* **Exercise brief**
Return each line below that contains the string "visualizing".

--- Supplied records Enclosed Below ---

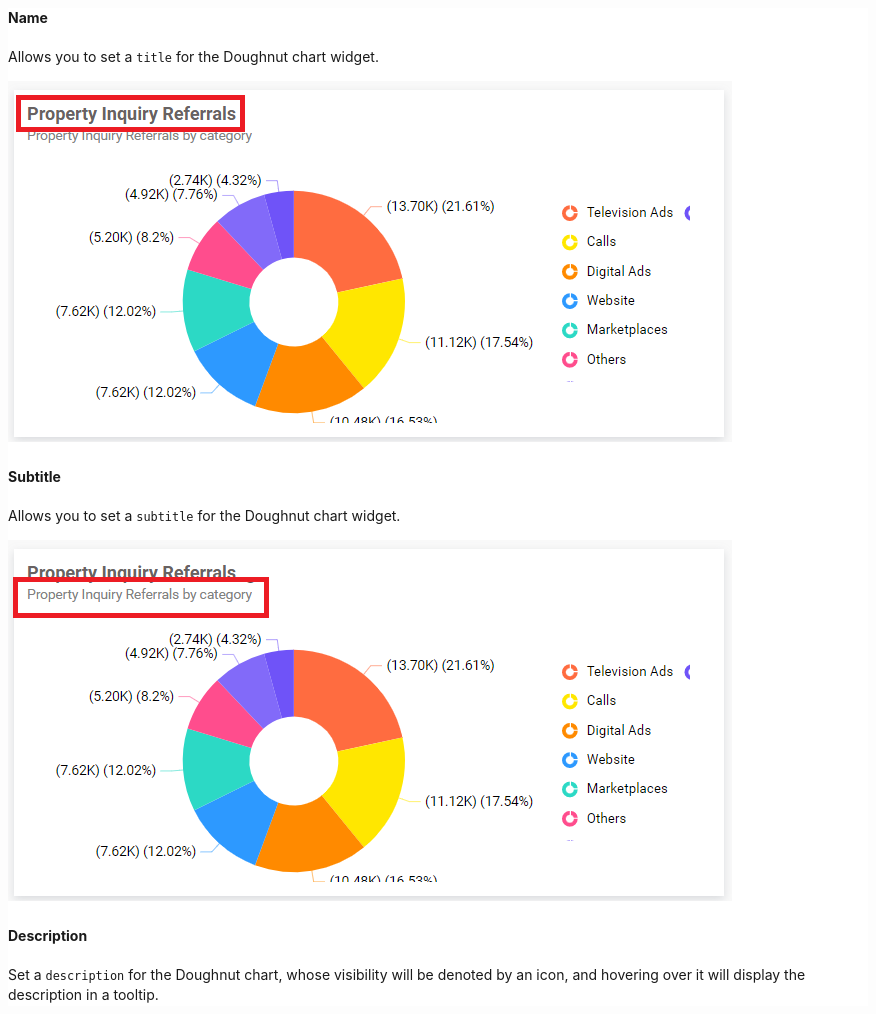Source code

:
#### Name

Allows you to set a `title` for the Doughnut chart widget.

![Title](/static/assets/visualizing-data/visualization-widgets/images/doughnut-chart/Name.png)

#### Subtitle

Allows you to set a `subtitle` for the Doughnut chart widget.

![Title](/static/assets/visualizing-data/visualization-widgets/images/doughnut-chart/Subtitle.png)

#### Description

Set a `description` for the Doughnut chart, whose visibility will be denoted by an icon, and hovering over it will display the description in a tooltip.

--- End of Enclosed Supplied records ---

* **Result of the exercise**
![Title](/static/assets/visualizing-data/visualization-widgets/images/doughnut-chart/Name.png)
![Title](/static/assets/visualizing-data/visualization-widgets/images/doughnut-chart/Subtitle.png)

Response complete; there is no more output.